Data Grooming – Case Study
Data Grooming is a key element of delivering a high quality digital music library that’s a joy to use. So after we rip each CD we apply our magic on the metadata, the key terms used to show artist, track name, album name, composer etc.
One of the most critical data items is the composer name, all the more important if you have a large number of classical albums. This was the case with a recent client as this screen shot shows – you might need to click on the image to see it clearly).
We ripped 212 albums – the majority (201) in the Classical genre. As you see there are 216 named composers. Actually there are typically far fewer composers than the “Composer” field suggests. This is because the normal music databases don’t standardise on one format of name. You get a vast permutation of first name / last name; last / first; initials / last; last / initials. Then are are the helpful educators who add things like the composer’s dates, or being in doubt about the best name format type in every permutation.

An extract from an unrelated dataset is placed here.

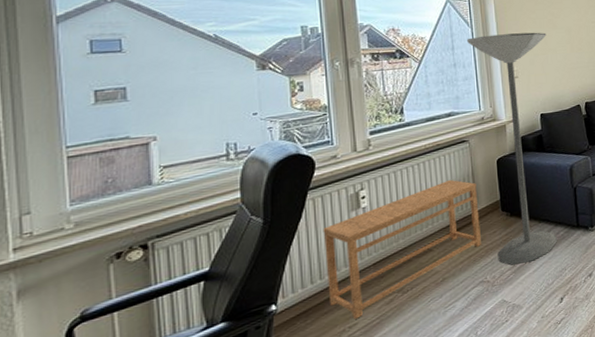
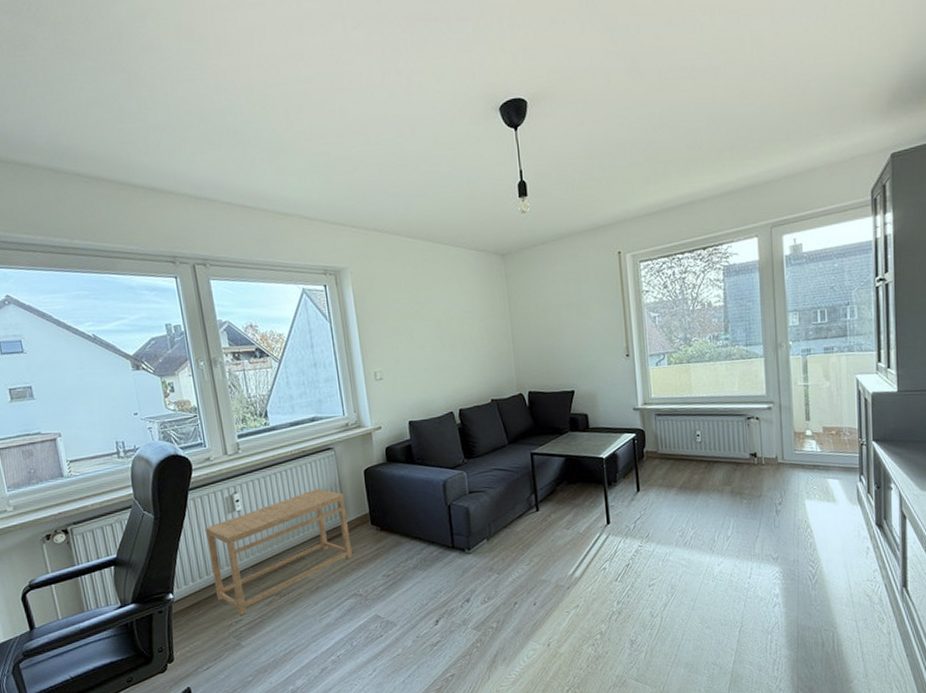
floor lamp: present [467,32,558,265] -> none [326,325,432,581]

Our approach is to standardise on using just the composer’s surname. So W Mozart, W A Mozart, Mozart W, Mozart WA, Wolfgang Mozart and so on all become simply “Mozart”. This naming convention is applied across all CDs, whoever the source of data for each album, and we use our own music database of principal composers. Once we’ve applied our Data Grooming process this is what we reduced the library to.
You’ll see the previous 216 composers has been reduced to just 111 entries. Each composer appears just once, so if you’re looking for Haydn, Bach, Beethoven or Brahms all that composer’s music will appear against that (single) name. We believe this goes a very long way to ensure your music library is simplified, straightforward and a joy to use.
Even after we’ve “removed” 105 composer entries there’s some more tidying to be done. As you’ll see from the before and after images above, we needed to tidy up the genres – Books & Spoken and Spoken & Audio need to be looked into.
Thanks to the kind input of an eagle-eyed reader the error in the original post has been corrected and the “before” and “after” images are in the right places.
Data Grooming – creating an elegant digital music library from ripped CDs.